第172話 神奈川三浦エリア:ぜったいに付き合わないぞそんな企画……!



 衝撃的な事実が判明した。


『私のチャンネル、バイク系チャンネルなんだけど知ってた?』


『『え?』』


『その反応、言っておいて良かったわ。さっきから街をぶらぶらして食べてばっかりだからみんな忘れちゃってるかなー? って思ってたのよ。このチャンネルはグルメ系じゃなくてバイク系! 覚えておいてね☆』


 マジか。フィリーのチャンネルってバイク系チャンネルだったのか。他のバイク系の動画投稿者に訴えらないといいが。……訴えるのはフィリーだけにしてくれ。頼む。


『で、私たちどこに向かって走ってるんだっけ』


『次の目的地は―― 城ヶ島です! 拍手!』


『拍手は無理だろ』


 両手がふさがる乗り物を運転中だろうが。


『信号待ち! はい、拍手!』


『楽しみだねー』(パチパチパチ)


未天みそら、律儀に拍手しなくていいから』


 城ヶ島が楽しみじゃないわけではない。状況が許せば拍手もしよう。ただし今は運転中だ。そしてフィリーの良いように未天が利用されているのも承服しかねる。


 私たちは横須賀をあとにした。名残惜しい。が、次の予定も明日の予定もある。それに物足りないからこそまた来たいと思えるものだろう。そういう活力は、意外と得難い。






 城ヶ島。


 つまり三浦半島の南端だ。そこを目指してオートバイを走らせている。


 海沿いの道だ。海面がとても近い。エンジンを止めれば波の音が聞こえるだろう。


『やっぱり海沿いの道は気持ちいいわね! 景色が良いし、信号少ないし。あ! スピード出し過ぎちゃダメよ! メーターにモザイクかけるの面倒だから』


『面倒だからかよ』


 そこは模範的ライダーを目指す者として、とか言ったらどうなんだ。


『理由はどうあれ、安全に運転できるなら良いのよ』


 まぁ、それはその通りだろう。


 左手には青が広がっている。対岸が見えているのは房総半島だろうか。あの対岸から、逆にこの場所を眺めたりする機会もそのうちあるかもしれない。


「……」


 ふと【対岸からお互いの姿が見えるかどうか実験してみた】みたいな企画が脳裏をよぎった。が、それをフィリーに言うと実験に付き合わされるに決まっているので黙っておく。


『へぇ、千葉が見えるのね ――あ、そうだ! 【千葉と三浦でそれぞれ分かれてお互いの姿が見えるか実験してみた!】って企画はどうかしら!?』


 ぜ、ぜったいに付き合わないぞそんな企画……!


『う゛っ』


『え? メグからダメージ受けたみたいな声が聞こえたんだけどどしたの?』


『メグちゃんどうかした?』


『……なんでもない』


 決して自分の発想がフィリーと同レベルだったことにショックを受けたとかではない。断じて違う。


 ガソリンスタンドが現れたあたりで道は内陸側に反れていった。海から離れていく。ナビが示す城ヶ島への最短ルートとは合致していた。

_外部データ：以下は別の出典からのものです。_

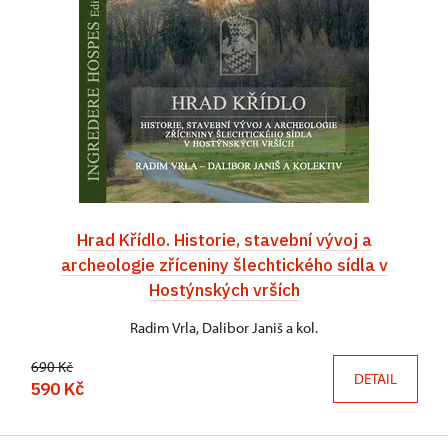
Hrad Křídlo. Historie, stavební vývoj a
archeologie zříceniny šlechtického sídla v
Hostýnských vrších
Radim Vrla, Dalibor Janiš a kol.
690 Kč
DETAIL
590 Kč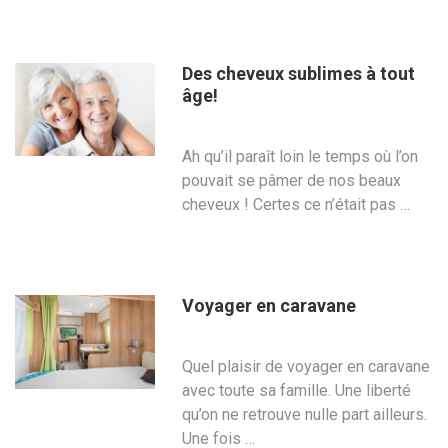
Des cheveux sublimes à tout
âge!
Ah qu’il paraît loin le temps où l’on
pouvait se pâmer de nos beaux
cheveux ! Certes ce n’était pas …
Voyager en caravane
Quel plaisir de voyager en caravane
avec toute sa famille. Une liberté
qu’on ne retrouve nulle part ailleurs.
Une fois …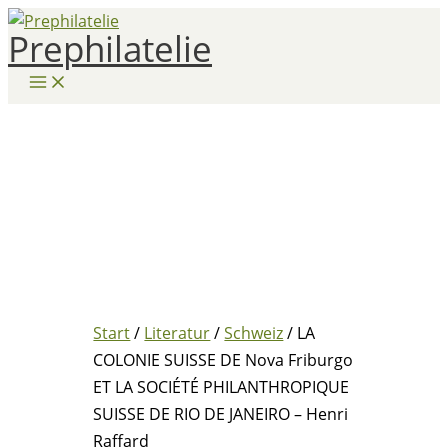
Zum
Prephilatelie
Inhalt
springen
Start
/
Literatur
/
Schweiz
/ LA
COLONIE SUISSE DE Nova Friburgo
ET LA SOCIÉTÉ PHILANTHROPIQUE
SUISSE DE RIO DE JANEIRO – Henri
Raffard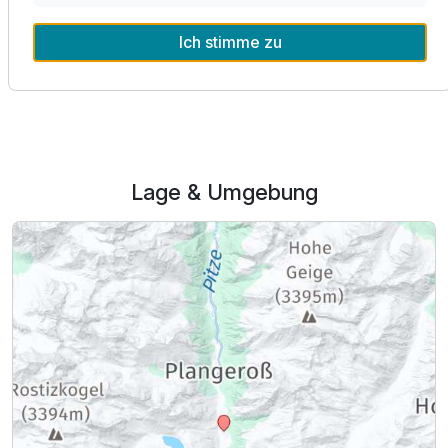
Ich stimme zu
Alle Infos zum Alpinhotel Zirbenhof
Lage & Umgebung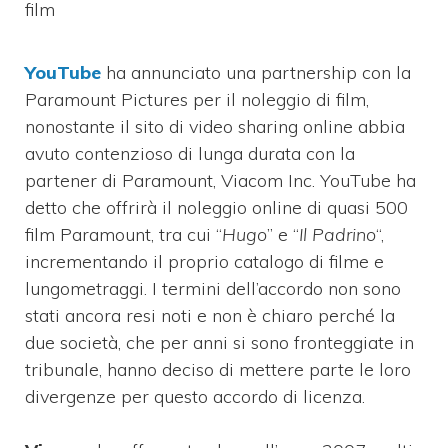
film
YouTube
ha annunciato una partnership con la
Paramount Pictures per il noleggio di film,
nonostante il sito di video sharing online abbia
avuto contenzioso di lunga durata con la
partener di Paramount, Viacom Inc.
YouTube ha
detto che offrirà il noleggio online di quasi 500
film Paramount, tra cui “
Hugo
” e “
Il Padrino
“,
incrementando il proprio catalogo di filme e
lungometraggi.
I termini dell’accordo non sono
stati ancora resi noti e non è chiaro perché la
due società, che per anni si sono fronteggiate in
tribunale, hanno deciso di mettere parte le loro
divergenze per questo accordo di licenza.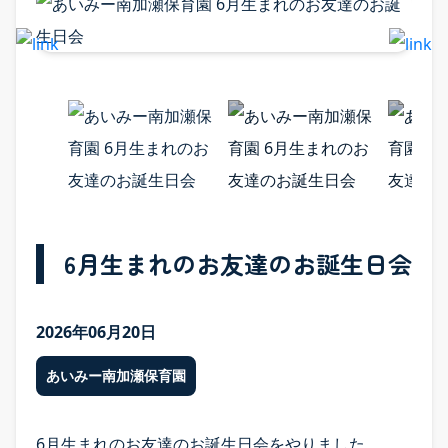
園のまなび
6月生まれのお友達のお誕生日会
園のまなび TOP
食育
2026年06月20日
Babyインターナショナル
あいみー南加瀬保育園
五感を育む園の日常
6月生まれのお友達のお誕生日会をやりました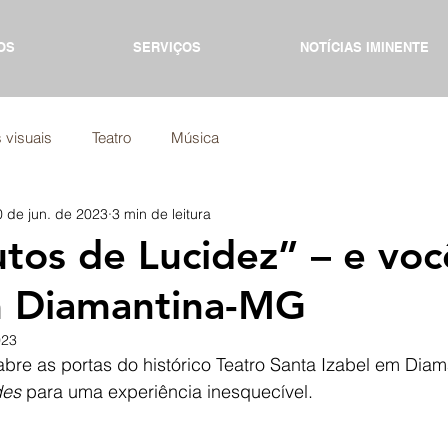
OS
SERVIÇOS
NOTÍCIAS IMINENTE
 visuais
Teatro
Música
0 de jun. de 2023
3 min de leitura
tos de Lucidez” – e voc
m Diamantina-MG
023
 abre as portas do histórico Teatro Santa Izabel em Diam
des
 para uma experiência inesquecível.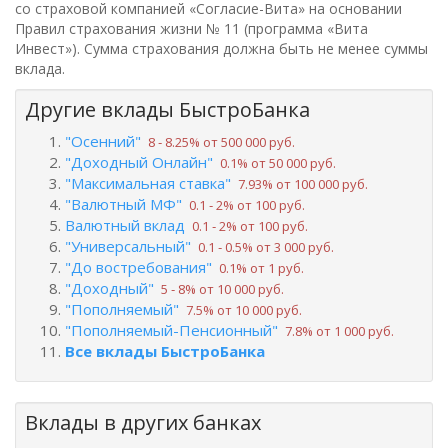
со страховой компанией «Согласие-Вита» на основании
Правил страхования жизни № 11 (программа «Вита
Инвест»). Сумма страхования должна быть не менее суммы
вклада.
Другие вклады БыстроБанка
"Осенний"
8 ‑ 8.25% от 500 000 руб.
"Доходный Онлайн"
0.1% от 50 000 руб.
"Максимальная ставка"
7.93% от 100 000 руб.
"Валютный МФ"
0.1 ‑ 2% от 100 руб.
Валютный вклад
0.1 ‑ 2% от 100 руб.
"Универсальный"
0.1 ‑ 0.5% от 3 000 руб.
"До востребования"
0.1% от 1 руб.
"Доходный"
5 ‑ 8% от 10 000 руб.
"Пополняемый"
7.5% от 10 000 руб.
"Пополняемый-Пенсионный"
7.8% от 1 000 руб.
Все вклады БыстроБанка
Вклады в других банках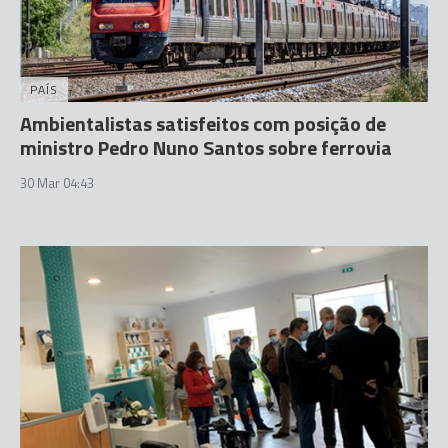
PAÍS
Ambientalistas satisfeitos com posição de
ministro Pedro Nuno Santos sobre ferrovia
30 Mar 04:43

 城ヶ島は三浦半島の南西側にある。一方で、いままで私たちが走っていたのは三浦半島の東側の海岸だ。城ヶ島に向かうのであれば順当な道筋だ。


『ちょっと遠回りして良いかしら?』


 半島の海岸線沿いを回っていっても良かったかも、なんて思っていた時だ。フィリーから提案があった。


『海沿い行く?』


『ううん。三浦半島の山? 丘? の上にすっごい広い畑と農道があるらしいの』


 それは予想外な単語の組み合わせだった。


『動画にした時にここまではほとんど海辺の映像になると思うから、また違った画柄の映像があると見てて楽しいと思うのよね。あと、走るとぜったい気持ちよさそうな道だった!』


 農道。


 山梨で走った農道は記憶に新しい。夢中になって走った道だ。


 あちらは盆地の斜面の農道だったが、こちらは周囲を海に囲まれた地形だ。きっと、いや必ず異なる風情があるに違いない。


 見てみたい。


『わたしは全然良いよ~』


『行きたい』


『お。メグが思ったより乗り気ね。じゃあレッツゴー!』


 バイク系チャンネルっぽくなってきた。